*TASK TO COMPLETE*:
For this exercise, please find the lines in the entries that include the word "property" and copy them.

*PROVIDED RECORDS*:

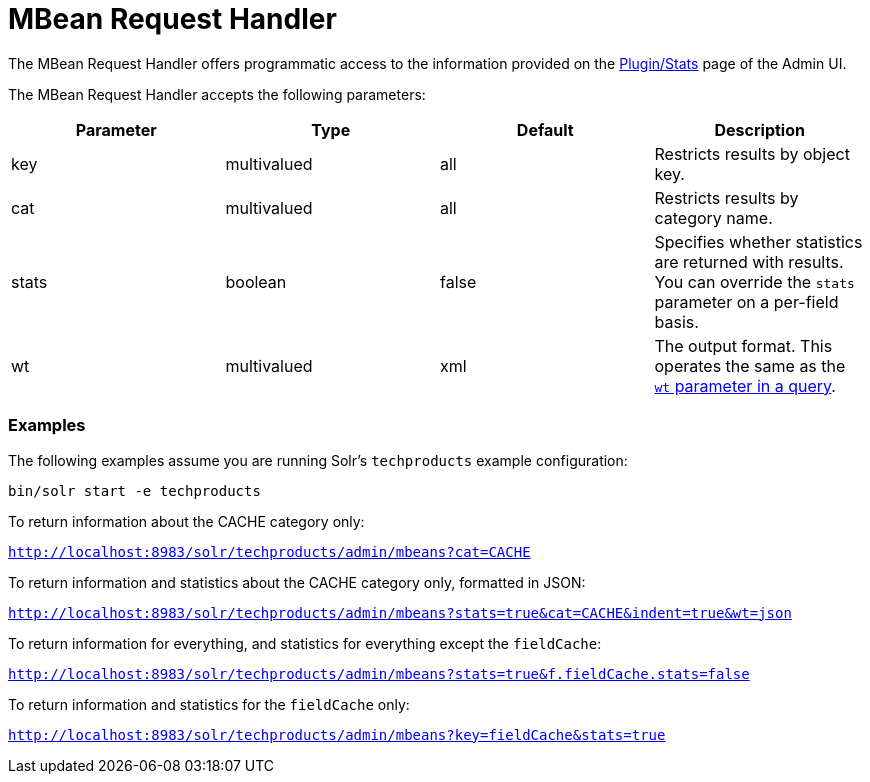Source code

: = MBean Request Handler
:page-shortname: mbean-request-handler
:page-permalink: mbean-request-handler.html

The MBean Request Handler offers programmatic access to the information provided on the <<plugins-stats-screen.adoc#,Plugin/Stats>> page of the Admin UI.

The MBean Request Handler accepts the following parameters:

[width="100%",cols="25%,25%,25%,25%",options="header",]
|===
|Parameter |Type |Default |Description
|key |multivalued |all |Restricts results by object key.
|cat |multivalued |all |Restricts results by category name.
|stats |boolean |false |Specifies whether statistics are returned with results. You can override the `stats` parameter on a per-field basis.
|wt |multivalued |xml |The output format. This operates the same as the <<response-writers.adoc#,`wt` parameter in a query>>.
|===

[[MBeanRequestHandler-Examples]]
=== Examples

The following examples assume you are running Solr's `techproducts` example configuration:

[source,java]
----
bin/solr start -e techproducts
----

To return information about the CACHE category only:

`http://localhost:8983/solr/techproducts/admin/mbeans?cat=CACHE`

To return information and statistics about the CACHE category only, formatted in JSON:

`http://localhost:8983/solr/techproducts/admin/mbeans?stats=true&cat=CACHE&indent=true&wt=json`

To return information for everything, and statistics for everything except the `fieldCache`:

http://localhost:8983/solr/admin/mbeans?stats=true&f.fieldCache.stats=false[`http://localhost:8983/solr/techproducts/admin/mbeans?stats=true&f.fieldCache.stats=false`]

To return information and statistics for the `fieldCache` only:

http://localhost:8983/solr/admin/mbeans?key=fieldCache&stats=true[`http://localhost:8983/solr/techproducts/admin/mbeans?key=fieldCache&stats=true`]
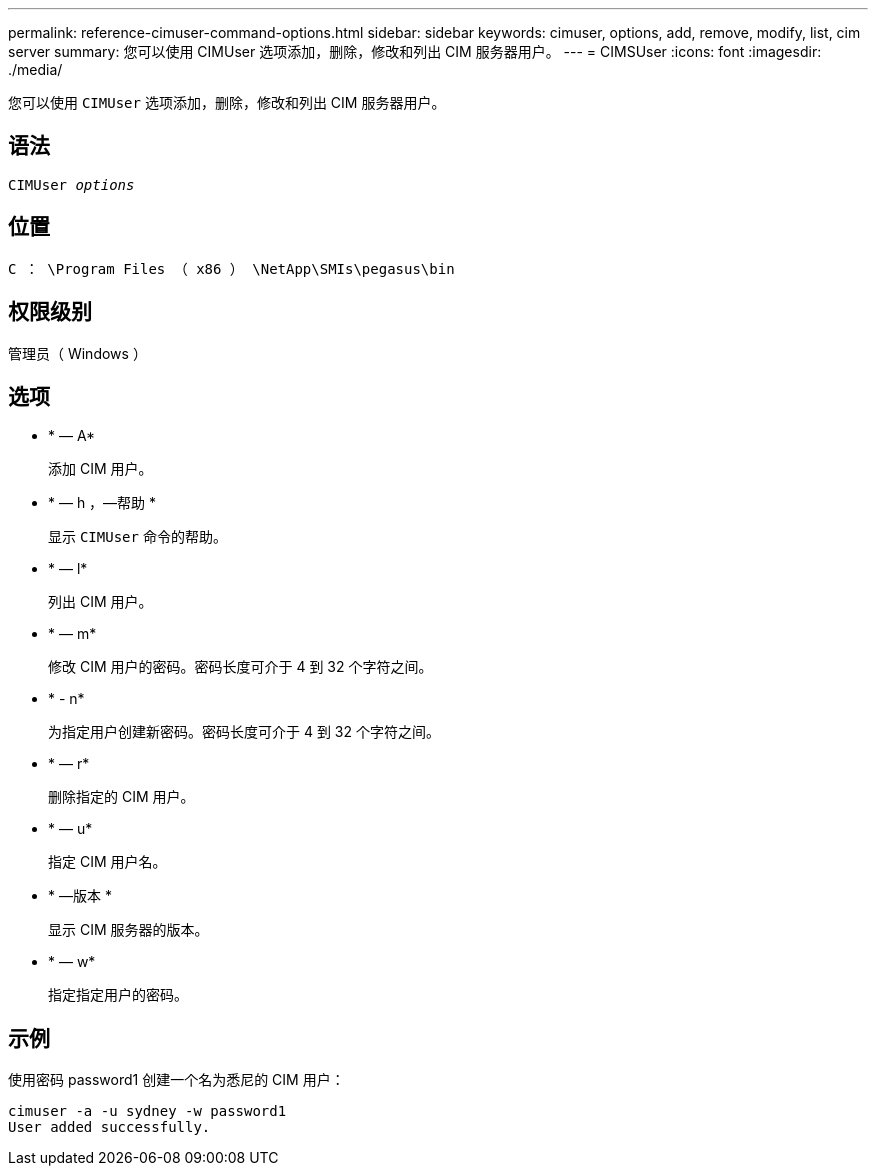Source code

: ---
permalink: reference-cimuser-command-options.html 
sidebar: sidebar 
keywords: cimuser, options, add, remove, modify, list, cim server 
summary: 您可以使用 CIMUser 选项添加，删除，修改和列出 CIM 服务器用户。 
---
= CIMSUser
:icons: font
:imagesdir: ./media/


[role="lead"]
您可以使用 `CIMUser` 选项添加，删除，修改和列出 CIM 服务器用户。



== 语法

`CIMUser _options_`



== 位置

`C ： \Program Files （ x86 ） \NetApp\SMIs\pegasus\bin`



== 权限级别

管理员（ Windows ）



== 选项

* * — A*
+
添加 CIM 用户。

* * — h ，—帮助 *
+
显示 `CIMUser` 命令的帮助。

* * — l*
+
列出 CIM 用户。

* * — m*
+
修改 CIM 用户的密码。密码长度可介于 4 到 32 个字符之间。

* * - n*
+
为指定用户创建新密码。密码长度可介于 4 到 32 个字符之间。

* * — r*
+
删除指定的 CIM 用户。

* * — u*
+
指定 CIM 用户名。

* * —版本 *
+
显示 CIM 服务器的版本。

* * — w*
+
指定指定用户的密码。





== 示例

使用密码 password1 创建一个名为悉尼的 CIM 用户：

[listing]
----
cimuser -a -u sydney -w password1
User added successfully.
----
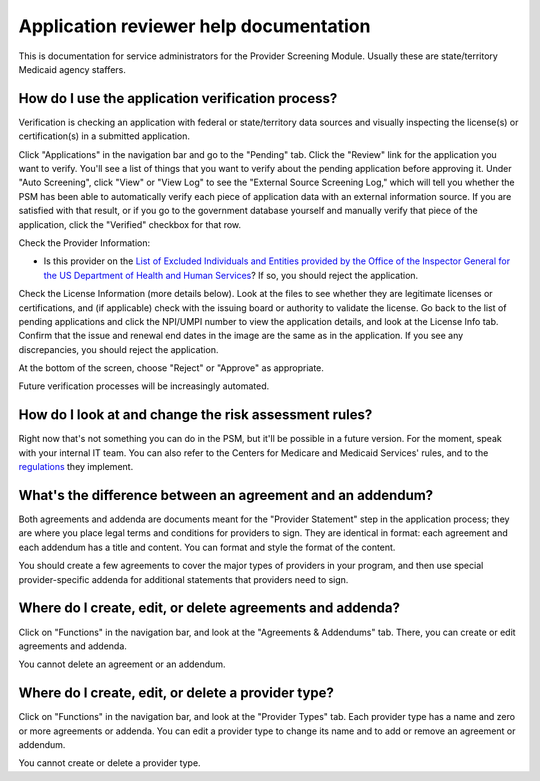 Application reviewer help documentation
=======================================

This is documentation for service administrators for the Provider
Screening Module. Usually these are state/territory Medicaid agency staffers.

How do I use the application verification process?
-------------------------------------------------

Verification is checking an application with federal or state/territory data
sources and visually inspecting the license(s) or certification(s) in a
submitted application.

Click "Applications" in the navigation bar and go to the "Pending" tab.
Click the "Review" link for the application you want to verify. You'll
see a list of things that you want to verify about the pending
application before approving it. Under "Auto Screening", click "View" or
"View Log" to see the "External Source Screening Log," which will tell
you whether the PSM has been able to automatically verify each piece of
application data with an external information source. If you are
satisfied with that result, or if you go to the government database
yourself and manually verify that piece of the application, click the
"Verified" checkbox for that row.

Check the Provider Information:

-  Is this provider on the `List of Excluded Individuals and Entities
   provided by the Office of the Inspector General for the US Department
   of Health and Human
   Services <https://oig.hhs.gov/exclusions/exclusions_list.asp>`__? If
   so, you should reject the application.

Check the License Information (more details below). Look at the files to
see whether they are legitimate licenses or certifications, and (if
applicable) check with the issuing board or authority to validate the
license. Go back to the list of pending applications and click the
NPI/UMPI number to view the application details, and look at the License
Info tab. Confirm that the issue and renewal end dates in the image are
the same as in the application. If you see any discrepancies, you should
reject the application.

At the bottom of the screen, choose "Reject" or "Approve" as
appropriate.

Future verification processes will be increasingly automated.

How do I look at and change the risk assessment rules?
------------------------------------------------------

Right now that's not something you can do in the PSM, but it'll be
possible in a future version. For the moment, speak with your internal
IT team. You can also refer to the Centers for Medicare and Medicaid
Services' rules, and to the
`regulations <https://www.law.cornell.edu/cfr/text/42/424.518>`__ they
implement.

What's the difference between an agreement and an addendum?
-----------------------------------------------------------

Both agreements and addenda are documents meant for the "Provider
Statement" step in the application process; they are where you place
legal terms and conditions for providers to sign. They are identical in
format: each agreement and each addendum has a title and content. You
can format and style the format of the content.

You should create a few agreements to cover the major types of providers
in your program, and then use special provider-specific addenda for
additional statements that providers need to sign.

Where do I create, edit, or delete agreements and addenda?
----------------------------------------------------------

Click on "Functions" in the navigation bar, and look at the "Agreements
& Addendums" tab. There, you can create or edit agreements and addenda.

You cannot delete an agreement or an addendum.

Where do I create, edit, or delete a provider type?
---------------------------------------------------

Click on "Functions" in the navigation bar, and look at the "Provider
Types" tab. Each provider type has a name and zero or more agreements or
addenda. You can edit a provider type to change its name and to add or
remove an agreement or addendum.

You cannot create or delete a provider type.
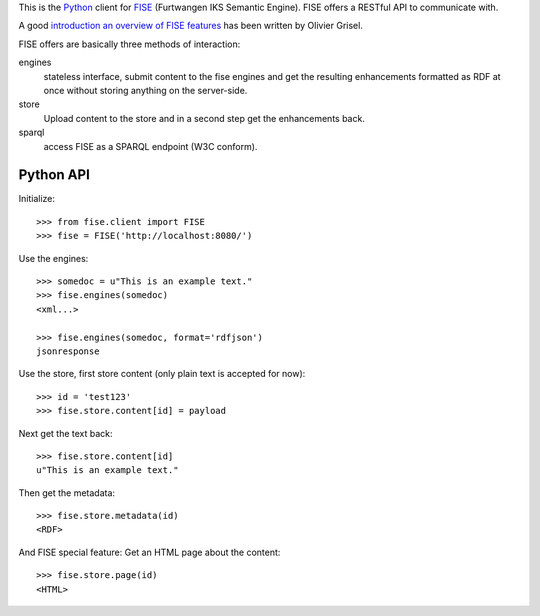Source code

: This is the `Python <http://www.python.org/>`_ client for 
`FISE <http://wiki.iks-project.eu/index.php/FISE>`_  (Furtwangen IKS Semantic 
Engine). FISE offers a RESTful API to communicate with.

A good `introduction an overview of FISE features <http://blogs.nuxeo.com/dev/2010/08/introducing-fise-the-restful-semantic-engine.html>`_ 
has been written by Olivier Grisel. 

FISE offers are basically three methods of interaction:

engines
    stateless interface, submit content to the fise engines and get the 
    resulting enhancements formatted as RDF at once without storing anything on 
    the server-side.

store
    Upload content to the store and in a second step get the enhancements back.
    
sparql
    access FISE as a SPARQL endpoint (W3C conform).
    
    
Python API
==========

Initialize::

    >>> from fise.client import FISE
    >>> fise = FISE('http://localhost:8080/')

Use the engines::    
    
    >>> somedoc = u"This is an example text."
    >>> fise.engines(somedoc)
    <xml...>
    
    >>> fise.engines(somedoc, format='rdfjson')
    jsonresponse

Use the store, first store content (only plain text is accepted for now)::
    
    >>> id = 'test123'
    >>> fise.store.content[id] = payload

Next get the text back::    
    
    >>> fise.store.content[id]
    u"This is an example text."

Then get the metadata::
    
    >>> fise.store.metadata(id)
    <RDF>
    
And FISE special feature: Get an HTML page about the content::    

    >>> fise.store.page(id)
    <HTML>



    
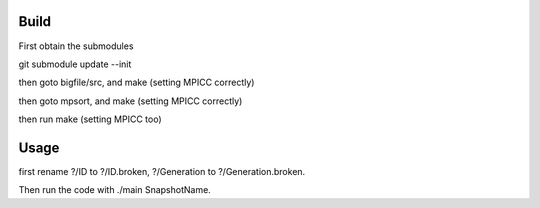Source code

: Build
-----

First obtain the submodules

git submodule update --init

then goto bigfile/src, and make (setting MPICC correctly)

then goto mpsort, and make (setting MPICC correctly)

then run make (setting MPICC too)


Usage
-----

first rename ?/ID to ?/ID.broken, ?/Generation to ?/Generation.broken.

Then run the code with ./main SnapshotName.



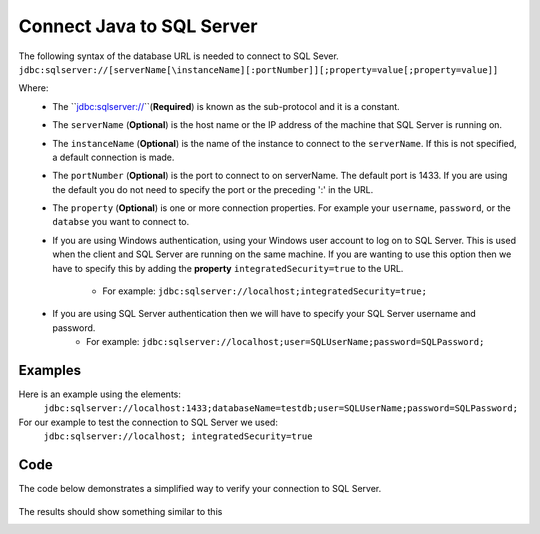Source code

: Connect Java to SQL Server
==========================

The following syntax of the database URL is needed to connect to SQL Sever.
``jdbc:sqlserver://[serverName[\instanceName][:portNumber]][;property=value[;property=value]]``

Where:
    - The ``jdbc:sqlserver://``(**Required**) is known as the sub-protocol and it is a constant.
    - The ``serverName`` (**Optional**) is the host name or the IP address of the machine that SQL Server is running on.
    - The ``instanceName`` (**Optional**) is the name of the instance to connect to the ``serverName``.  If this is not specified, a default connection is made.
    - The ``portNumber`` (**Optional**) is the port to connect to on serverName.  The default port is 1433.
      If you are using the default you do not need to specify the port or the preceding ':' in the URL.
    - The ``property`` (**Optional**) is one or more connection properties.  For example your ``username``, ``password``, or the ``databse`` you want to connect to.
    - If you are using Windows authentication, using your Windows user account to log on to SQL Server.  This is used
      when the client and SQL Server are running on the same machine.   If you are wanting to use this option then we
      have to specify this by adding the **property** ``integratedSecurity=true`` to the URL.
        - For example:  ``jdbc:sqlserver://localhost;integratedSecurity=true;``
    - If you are using SQL Server authentication then we will have to specify your SQL Server username and password.
        - For example:  ``jdbc:sqlserver://localhost;user=SQLUserName;password=SQLPassword;``

Examples
--------
Here is an example using the elements:
    ``jdbc:sqlserver://localhost:1433;databaseName=testdb;user=SQLUserName;password=SQLPassword;``

For our example to test the connection  to SQL Server we used:
    ``jdbc:sqlserver://localhost; integratedSecurity=true``

Code
----
The code below demonstrates a simplified way to verify your connection to SQL Server.

    .. code-block:: java
        :linenos:

        package net.codejava.jdbc;

        import java.sql.Connection;
        import java.sql.DatabaseMetaData;
        import java.sql.DriverManager;
        import java.sql.SQLException;

        public class JavaToSql {
            public static void main(String[] args) {
                Connection conn = null;

                try {
                    String dbURL = "jdbc:sqlserver://localhost; integratedSecurity=true";
                    conn = DriverManager.getConnection(dbURL);
                    if (conn != null) {
                        DatabaseMetaData dm = (DatabaseMetaData) conn.getMetaData();
                        System.out.println("Driver name: " + dm.getDriverName());
                        System.out.println("Driver version: " + dm.getDriverVersion());
                        System.out.println("Product name: " + dm.getDatabaseProductName());
                        System.out.println("Product version: " + dm.getDatabaseProductVersion());
                        System.out.println("Connected to SQl Server");
                    }
                } catch (SQLException ex) {
                    ex.printStackTrace();
                }
            }
        }


The results should show something similar to this

.. image:: Results.JPG



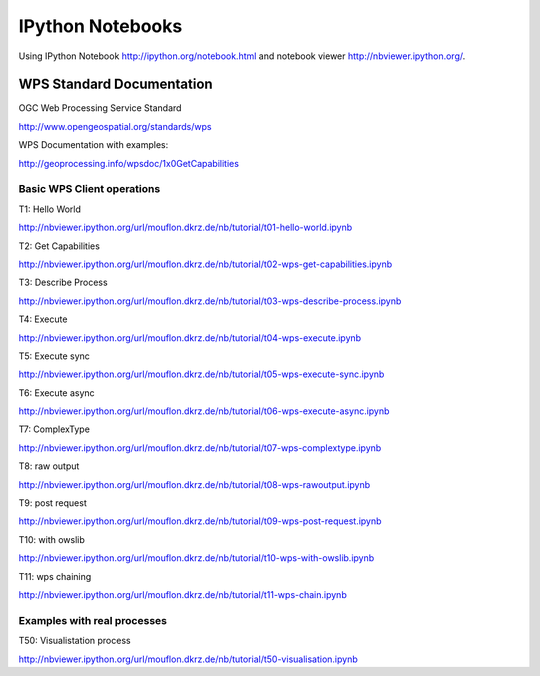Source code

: .. _notebooks:

*****************
IPython Notebooks
*****************

Using IPython Notebook http://ipython.org/notebook.html and notebook viewer http://nbviewer.ipython.org/. 


WPS Standard Documentation
------------------------------

OGC Web Processing Service Standard

http://www.opengeospatial.org/standards/wps

WPS Documentation with examples: 

http://geoprocessing.info/wpsdoc/1x0GetCapabilities

Basic WPS Client operations
===========================

T1: Hello World

http://nbviewer.ipython.org/url/mouflon.dkrz.de/nb/tutorial/t01-hello-world.ipynb

T2: Get Capabilities

http://nbviewer.ipython.org/url/mouflon.dkrz.de/nb/tutorial/t02-wps-get-capabilities.ipynb

T3: Describe Process

http://nbviewer.ipython.org/url/mouflon.dkrz.de/nb/tutorial/t03-wps-describe-process.ipynb

T4: Execute

http://nbviewer.ipython.org/url/mouflon.dkrz.de/nb/tutorial/t04-wps-execute.ipynb

T5: Execute sync

http://nbviewer.ipython.org/url/mouflon.dkrz.de/nb/tutorial/t05-wps-execute-sync.ipynb

T6: Execute async

http://nbviewer.ipython.org/url/mouflon.dkrz.de/nb/tutorial/t06-wps-execute-async.ipynb

T7: ComplexType

http://nbviewer.ipython.org/url/mouflon.dkrz.de/nb/tutorial/t07-wps-complextype.ipynb

T8: raw output

http://nbviewer.ipython.org/url/mouflon.dkrz.de/nb/tutorial/t08-wps-rawoutput.ipynb

T9: post request

http://nbviewer.ipython.org/url/mouflon.dkrz.de/nb/tutorial/t09-wps-post-request.ipynb

T10: with owslib

http://nbviewer.ipython.org/url/mouflon.dkrz.de/nb/tutorial/t10-wps-with-owslib.ipynb

T11: wps chaining

http://nbviewer.ipython.org/url/mouflon.dkrz.de/nb/tutorial/t11-wps-chain.ipynb


Examples with real processes
============================

T50: Visualistation process

http://nbviewer.ipython.org/url/mouflon.dkrz.de/nb/tutorial/t50-visualisation.ipynb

*REPLY TO THE EXERCISE*:
``jdbc:sqlserver://[serverName[\instanceName][:portNumber]][;property=value[;property=value]]``
    - The ``property`` (**Optional**) is one or more connection properties.  For example your ``username``, ``password``, or the ``databse`` you want to connect to.
      have to specify this by adding the **property** ``integratedSecurity=true`` to the URL.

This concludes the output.